Work order ->
"left front paw: (203, 450)" appears in one line; retype that line and all lines following it through the end of the records, with nothing left out or added.

━━━ Extracted records ━━━

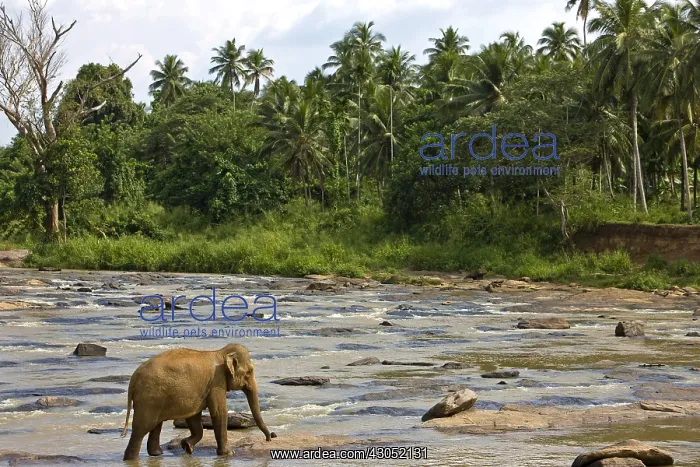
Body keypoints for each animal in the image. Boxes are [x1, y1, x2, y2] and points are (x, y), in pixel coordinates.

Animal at [121, 343, 276, 460]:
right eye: (249, 372)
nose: (270, 437)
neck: (221, 353)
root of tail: (134, 378)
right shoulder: (216, 382)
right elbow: (219, 412)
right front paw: (229, 454)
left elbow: (194, 417)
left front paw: (186, 446)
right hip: (149, 398)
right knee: (142, 427)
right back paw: (131, 459)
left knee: (155, 425)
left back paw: (157, 454)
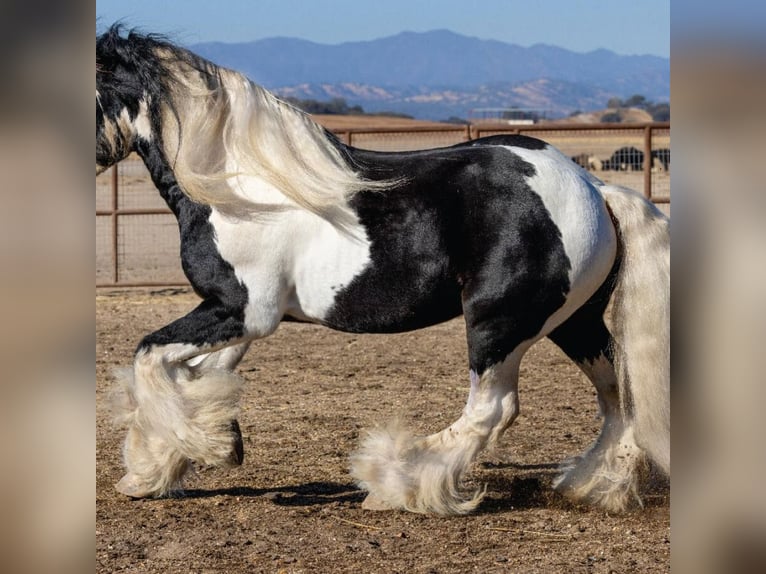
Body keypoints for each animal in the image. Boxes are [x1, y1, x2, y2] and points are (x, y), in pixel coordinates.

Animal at [97, 24, 672, 516]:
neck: (240, 189)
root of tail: (594, 188)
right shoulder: (240, 320)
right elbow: (192, 380)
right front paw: (164, 465)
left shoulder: (243, 311)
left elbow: (149, 357)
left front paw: (203, 450)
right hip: (572, 322)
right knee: (618, 394)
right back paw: (592, 486)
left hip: (499, 323)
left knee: (493, 409)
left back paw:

━━━

Problem solution ->
left front paw: (203, 450)
right hip: (572, 322)
right knee: (618, 394)
right back paw: (592, 486)
left hip: (499, 323)
left knee: (493, 409)
left back paw:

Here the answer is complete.